Of course the U.N. is far from perfect--even if some of the recent allegations made about it have been overblown. The interim report of Paul Volcker's independent inquiry has helped put the Oil For Food program in perspective. Some of the more hyperbolic assertions about it have been proven untrue.
Yet I am the first to admit that real and troubling failures--ethical lapses and lax management--have been brought to light. I am determined, with the help of member states, to carry through the management reforms which are clearly called for by Mr. Volcker's findings.

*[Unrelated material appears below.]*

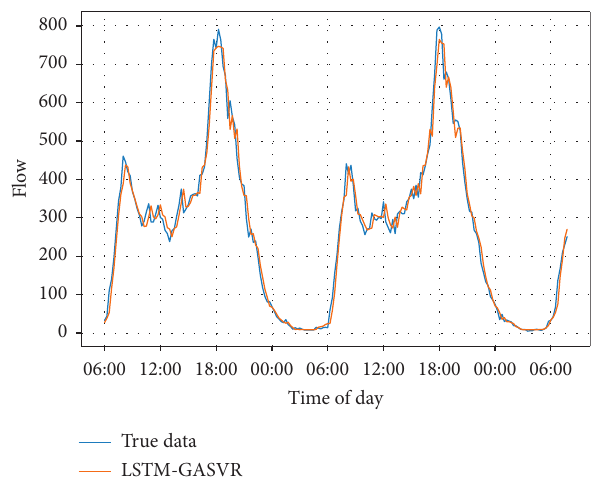
Figure 19: LSTM-GASVR prediction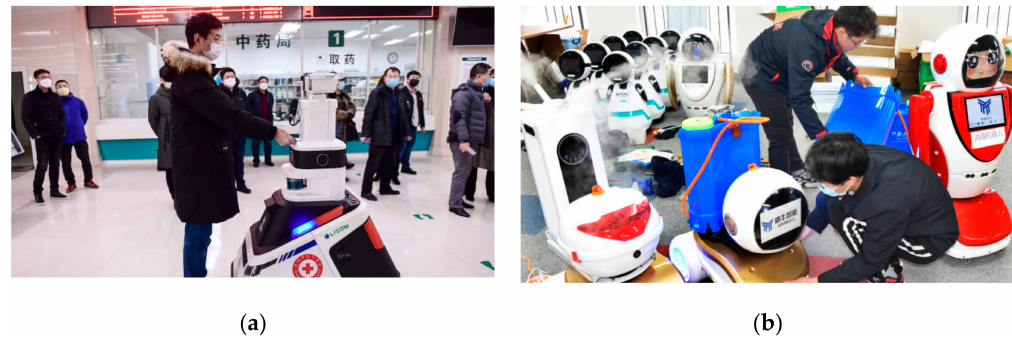
Figure 18. Robots in action during the COVID-19 epidemic in China [82]. ( a ) A patrol robot at a hospital in Shenyang in China’s northeastern Liaoning province checking temperatures of people.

Even more shocking are widespread cases of sexual exploitation and abuse of minors by peacekeepers and U.N. officials in the Congo and other African countries. Both the U.N. Secretariat and the member states have been too slow to realize the extent of this problem, take effective measures to end it, and punish the culprits. But we are now doing so, and I am determined to see it through.
. . . .
The U.N. cannot expect to survive into the 21st century unless ordinary people throughout the world feel that it does something for them--helping to protect them against conflict (both civil and international), but also against poverty, hunger, disease and the erosion of their natural environment. And in recent years, bitter experience has taught us that a world in which whole countries are left prey to misgovernment and destitution is not safe for anyone. We must turn the tide against disease and hunger, as well as against terrorism, the proliferation of deadly weapons and crime--starting, urgently, with decisions from the Security Council to end the abominable crimes in Darfur and bring war criminals to international justice.